(Task inputs)
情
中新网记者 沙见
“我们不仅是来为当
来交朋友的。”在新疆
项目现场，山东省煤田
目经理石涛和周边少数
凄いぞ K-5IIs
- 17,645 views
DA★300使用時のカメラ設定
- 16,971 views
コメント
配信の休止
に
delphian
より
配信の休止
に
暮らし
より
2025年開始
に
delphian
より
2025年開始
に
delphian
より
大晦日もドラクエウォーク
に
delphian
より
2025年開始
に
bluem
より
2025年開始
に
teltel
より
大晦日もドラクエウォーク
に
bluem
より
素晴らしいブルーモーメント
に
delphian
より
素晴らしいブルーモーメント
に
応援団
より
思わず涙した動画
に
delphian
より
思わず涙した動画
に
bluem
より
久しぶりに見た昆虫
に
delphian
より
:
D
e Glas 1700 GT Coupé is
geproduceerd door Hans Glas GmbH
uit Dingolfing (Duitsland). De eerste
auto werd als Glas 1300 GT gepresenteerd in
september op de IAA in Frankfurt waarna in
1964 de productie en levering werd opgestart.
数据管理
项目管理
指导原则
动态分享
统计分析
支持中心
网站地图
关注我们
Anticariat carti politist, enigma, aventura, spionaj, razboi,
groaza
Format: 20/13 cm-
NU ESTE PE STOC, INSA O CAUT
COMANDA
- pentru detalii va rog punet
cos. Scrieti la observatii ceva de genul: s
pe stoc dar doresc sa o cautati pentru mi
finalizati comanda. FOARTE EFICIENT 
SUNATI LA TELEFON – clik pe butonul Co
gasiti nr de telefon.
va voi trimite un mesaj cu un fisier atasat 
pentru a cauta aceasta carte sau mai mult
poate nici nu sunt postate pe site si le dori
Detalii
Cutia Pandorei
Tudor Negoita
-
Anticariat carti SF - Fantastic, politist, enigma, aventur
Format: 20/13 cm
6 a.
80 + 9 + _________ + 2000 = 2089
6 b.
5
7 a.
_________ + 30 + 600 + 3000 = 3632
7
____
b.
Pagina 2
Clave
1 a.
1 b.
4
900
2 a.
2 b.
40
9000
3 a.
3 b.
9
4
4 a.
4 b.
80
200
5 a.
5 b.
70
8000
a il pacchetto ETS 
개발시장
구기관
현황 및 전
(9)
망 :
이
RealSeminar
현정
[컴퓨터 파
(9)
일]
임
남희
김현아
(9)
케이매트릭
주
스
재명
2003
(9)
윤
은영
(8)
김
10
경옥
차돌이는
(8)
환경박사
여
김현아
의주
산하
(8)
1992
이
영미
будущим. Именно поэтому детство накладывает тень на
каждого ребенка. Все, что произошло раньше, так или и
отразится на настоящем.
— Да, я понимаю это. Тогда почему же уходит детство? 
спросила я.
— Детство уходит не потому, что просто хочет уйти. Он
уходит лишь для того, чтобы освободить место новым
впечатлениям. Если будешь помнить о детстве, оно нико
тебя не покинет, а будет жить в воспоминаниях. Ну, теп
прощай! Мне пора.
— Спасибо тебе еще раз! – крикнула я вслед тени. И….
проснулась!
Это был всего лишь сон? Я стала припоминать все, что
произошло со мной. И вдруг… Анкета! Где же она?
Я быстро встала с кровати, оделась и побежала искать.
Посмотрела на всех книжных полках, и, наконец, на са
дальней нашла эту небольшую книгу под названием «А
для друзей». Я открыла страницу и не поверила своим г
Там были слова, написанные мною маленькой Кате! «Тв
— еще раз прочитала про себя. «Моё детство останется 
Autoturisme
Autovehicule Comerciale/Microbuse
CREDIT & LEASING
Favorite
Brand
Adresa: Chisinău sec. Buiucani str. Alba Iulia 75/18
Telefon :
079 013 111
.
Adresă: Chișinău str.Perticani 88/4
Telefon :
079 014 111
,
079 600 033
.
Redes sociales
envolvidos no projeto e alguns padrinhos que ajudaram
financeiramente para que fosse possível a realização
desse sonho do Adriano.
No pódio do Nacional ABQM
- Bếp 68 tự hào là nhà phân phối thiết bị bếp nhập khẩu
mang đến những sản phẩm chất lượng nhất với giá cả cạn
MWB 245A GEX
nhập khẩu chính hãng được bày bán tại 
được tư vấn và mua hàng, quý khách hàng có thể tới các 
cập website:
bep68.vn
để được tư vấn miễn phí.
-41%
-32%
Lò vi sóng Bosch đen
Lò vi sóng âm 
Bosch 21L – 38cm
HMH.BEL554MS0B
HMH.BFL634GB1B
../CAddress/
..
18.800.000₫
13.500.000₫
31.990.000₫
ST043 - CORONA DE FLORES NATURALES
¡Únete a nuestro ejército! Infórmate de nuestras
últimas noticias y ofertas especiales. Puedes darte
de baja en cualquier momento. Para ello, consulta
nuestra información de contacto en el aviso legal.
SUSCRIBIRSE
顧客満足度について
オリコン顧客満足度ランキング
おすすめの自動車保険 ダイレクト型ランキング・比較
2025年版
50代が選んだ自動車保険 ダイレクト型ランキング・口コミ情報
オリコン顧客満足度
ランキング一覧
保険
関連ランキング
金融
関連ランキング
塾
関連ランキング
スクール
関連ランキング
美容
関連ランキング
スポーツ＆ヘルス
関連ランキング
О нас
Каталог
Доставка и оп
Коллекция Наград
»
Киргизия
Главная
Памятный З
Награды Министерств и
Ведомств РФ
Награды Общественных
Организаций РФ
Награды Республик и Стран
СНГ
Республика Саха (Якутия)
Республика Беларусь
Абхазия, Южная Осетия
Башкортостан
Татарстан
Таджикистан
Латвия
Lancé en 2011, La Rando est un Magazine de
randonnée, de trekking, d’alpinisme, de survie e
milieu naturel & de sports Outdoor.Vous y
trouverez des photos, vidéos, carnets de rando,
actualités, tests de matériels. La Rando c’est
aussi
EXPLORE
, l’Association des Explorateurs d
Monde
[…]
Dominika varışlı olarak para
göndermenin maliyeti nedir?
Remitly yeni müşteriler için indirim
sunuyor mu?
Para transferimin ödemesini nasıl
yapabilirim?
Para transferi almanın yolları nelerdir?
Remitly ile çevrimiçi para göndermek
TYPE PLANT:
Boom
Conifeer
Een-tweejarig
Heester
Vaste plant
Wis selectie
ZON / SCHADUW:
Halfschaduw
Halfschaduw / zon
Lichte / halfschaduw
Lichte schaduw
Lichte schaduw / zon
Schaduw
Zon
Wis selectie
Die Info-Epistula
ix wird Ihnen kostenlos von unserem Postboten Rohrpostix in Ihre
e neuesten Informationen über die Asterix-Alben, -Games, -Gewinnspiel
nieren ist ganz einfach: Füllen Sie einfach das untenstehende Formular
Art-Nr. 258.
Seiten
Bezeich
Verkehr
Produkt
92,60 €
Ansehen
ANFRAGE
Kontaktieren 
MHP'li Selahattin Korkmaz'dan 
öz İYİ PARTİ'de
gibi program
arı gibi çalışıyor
(End Task inputs)
Brief: Please copy the data above in its entirety, exactly as written.

Response to the exercise:
情
中新网记者 沙见
“我们不仅是来为当
来交朋友的。”在新疆
项目现场，山东省煤田
目经理石涛和周边少数
凄いぞ K-5IIs
- 17,645 views
DA★300使用時のカメラ設定
- 16,971 views
コメント
配信の休止
に
delphian
より
配信の休止
に
暮らし
より
2025年開始
に
delphian
より
2025年開始
に
delphian
より
大晦日もドラクエウォーク
に
delphian
より
2025年開始
に
bluem
より
2025年開始
に
teltel
より
大晦日もドラクエウォーク
に
bluem
より
素晴らしいブルーモーメント
に
delphian
より
素晴らしいブルーモーメント
に
応援団
より
思わず涙した動画
に
delphian
より
思わず涙した動画
に
bluem
より
久しぶりに見た昆虫
に
delphian
より
:
D
e Glas 1700 GT Coupé is
geproduceerd door Hans Glas GmbH
uit Dingolfing (Duitsland). De eerste
auto werd als Glas 1300 GT gepresenteerd in
september op de IAA in Frankfurt waarna in
1964 de productie en levering werd opgestart.
数据管理
项目管理
指导原则
动态分享
统计分析
支持中心
网站地图
关注我们
Anticariat carti politist, enigma, aventura, spionaj, razboi,
groaza
Format: 20/13 cm-
NU ESTE PE STOC, INSA O CAUT
COMANDA
- pentru detalii va rog punet
cos. Scrieti la observatii ceva de genul: s
pe stoc dar doresc sa o cautati pentru mi
finalizati comanda. FOARTE EFICIENT 
SUNATI LA TELEFON – clik pe butonul Co
gasiti nr de telefon.
va voi trimite un mesaj cu un fisier atasat 
pentru a cauta aceasta carte sau mai mult
poate nici nu sunt postate pe site si le dori
Detalii
Cutia Pandorei
Tudor Negoita
-
Anticariat carti SF - Fantastic, politist, enigma, aventur
Format: 20/13 cm
6 a.
80 + 9 + _________ + 2000 = 2089
6 b.
5
7 a.
_________ + 30 + 600 + 3000 = 3632
7
____
b.
Pagina 2
Clave
1 a.
1 b.
4
900
2 a.
2 b.
40
9000
3 a.
3 b.
9
4
4 a.
4 b.
80
200
5 a.
5 b.
70
8000
a il pacchetto ETS 
개발시장
구기관
현황 및 전
(9)
망 :
이
RealSeminar
현정
[컴퓨터 파
(9)
일]
임
남희
김현아
(9)
케이매트릭
주
스
재명
2003
(9)
윤
은영
(8)
김
10
경옥
차돌이는
(8)
환경박사
여
김현아
의주
산하
(8)
1992
이
영미
будущим. Именно поэтому детство накладывает тень на
каждого ребенка. Все, что произошло раньше, так или и
отразится на настоящем.
— Да, я понимаю это. Тогда почему же уходит детство? 
спросила я.
— Детство уходит не потому, что просто хочет уйти. Он
уходит лишь для того, чтобы освободить место новым
впечатлениям. Если будешь помнить о детстве, оно нико
тебя не покинет, а будет жить в воспоминаниях. Ну, теп
прощай! Мне пора.
— Спасибо тебе еще раз! – крикнула я вслед тени. И….
проснулась!
Это был всего лишь сон? Я стала припоминать все, что
произошло со мной. И вдруг… Анкета! Где же она?
Я быстро встала с кровати, оделась и побежала искать.
Посмотрела на всех книжных полках, и, наконец, на са
дальней нашла эту небольшую книгу под названием «А
для друзей». Я открыла страницу и не поверила своим г
Там были слова, написанные мною маленькой Кате! «Тв
— еще раз прочитала про себя. «Моё детство останется 
Autoturisme
Autovehicule Comerciale/Microbuse
CREDIT & LEASING
Favorite
Brand
Adresa: Chisinău sec. Buiucani str. Alba Iulia 75/18
Telefon :
079 013 111
.
Adresă: Chișinău str.Perticani 88/4
Telefon :
079 014 111
,
079 600 033
.
Redes sociales
envolvidos no projeto e alguns padrinhos que ajudaram
financeiramente para que fosse possível a realização
desse sonho do Adriano.
No pódio do Nacional ABQM
- Bếp 68 tự hào là nhà phân phối thiết bị bếp nhập khẩu
mang đến những sản phẩm chất lượng nhất với giá cả cạn
MWB 245A GEX
nhập khẩu chính hãng được bày bán tại 
được tư vấn và mua hàng, quý khách hàng có thể tới các 
cập website:
bep68.vn
để được tư vấn miễn phí.
-41%
-32%
Lò vi sóng Bosch đen
Lò vi sóng âm 
Bosch 21L – 38cm
HMH.BEL554MS0B
HMH.BFL634GB1B
../CAddress/
..
18.800.000₫
13.500.000₫
31.990.000₫
ST043 - CORONA DE FLORES NATURALES
¡Únete a nuestro ejército! Infórmate de nuestras
últimas noticias y ofertas especiales. Puedes darte
de baja en cualquier momento. Para ello, consulta
nuestra información de contacto en el aviso legal.
SUSCRIBIRSE
顧客満足度について
オリコン顧客満足度ランキング
おすすめの自動車保険 ダイレクト型ランキング・比較
2025年版
50代が選んだ自動車保険 ダイレクト型ランキング・口コミ情報
オリコン顧客満足度
ランキング一覧
保険
関連ランキング
金融
関連ランキング
塾
関連ランキング
スクール
関連ランキング
美容
関連ランキング
スポーツ＆ヘルス
関連ランキング
О нас
Каталог
Доставка и оп
Коллекция Наград
»
Киргизия
Главная
Памятный З
Награды Министерств и
Ведомств РФ
Награды Общественных
Организаций РФ
Награды Республик и Стран
СНГ
Республика Саха (Якутия)
Республика Беларусь
Абхазия, Южная Осетия
Башкортостан
Татарстан
Таджикистан
Латвия
Lancé en 2011, La Rando est un Magazine de
randonnée, de trekking, d’alpinisme, de survie e
milieu naturel & de sports Outdoor.Vous y
trouverez des photos, vidéos, carnets de rando,
actualités, tests de matériels. La Rando c’est
aussi
EXPLORE
, l’Association des Explorateurs d
Monde
[…]
Dominika varışlı olarak para
göndermenin maliyeti nedir?
Remitly yeni müşteriler için indirim
sunuyor mu?
Para transferimin ödemesini nasıl
yapabilirim?
Para transferi almanın yolları nelerdir?
Remitly ile çevrimiçi para göndermek
TYPE PLANT:
Boom
Conifeer
Een-tweejarig
Heester
Vaste plant
Wis selectie
ZON / SCHADUW:
Halfschaduw
Halfschaduw / zon
Lichte / halfschaduw
Lichte schaduw
Lichte schaduw / zon
Schaduw
Zon
Wis selectie
Die Info-Epistula
ix wird Ihnen kostenlos von unserem Postboten Rohrpostix in Ihre
e neuesten Informationen über die Asterix-Alben, -Games, -Gewinnspiel
nieren ist ganz einfach: Füllen Sie einfach das untenstehende Formular
Art-Nr. 258.
Seiten
Bezeich
Verkehr
Produkt
92,60 €
Ansehen
ANFRAGE
Kontaktieren 
MHP'li Selahattin Korkmaz'dan 
öz İYİ PARTİ'de
gibi program
arı gibi çalışıyor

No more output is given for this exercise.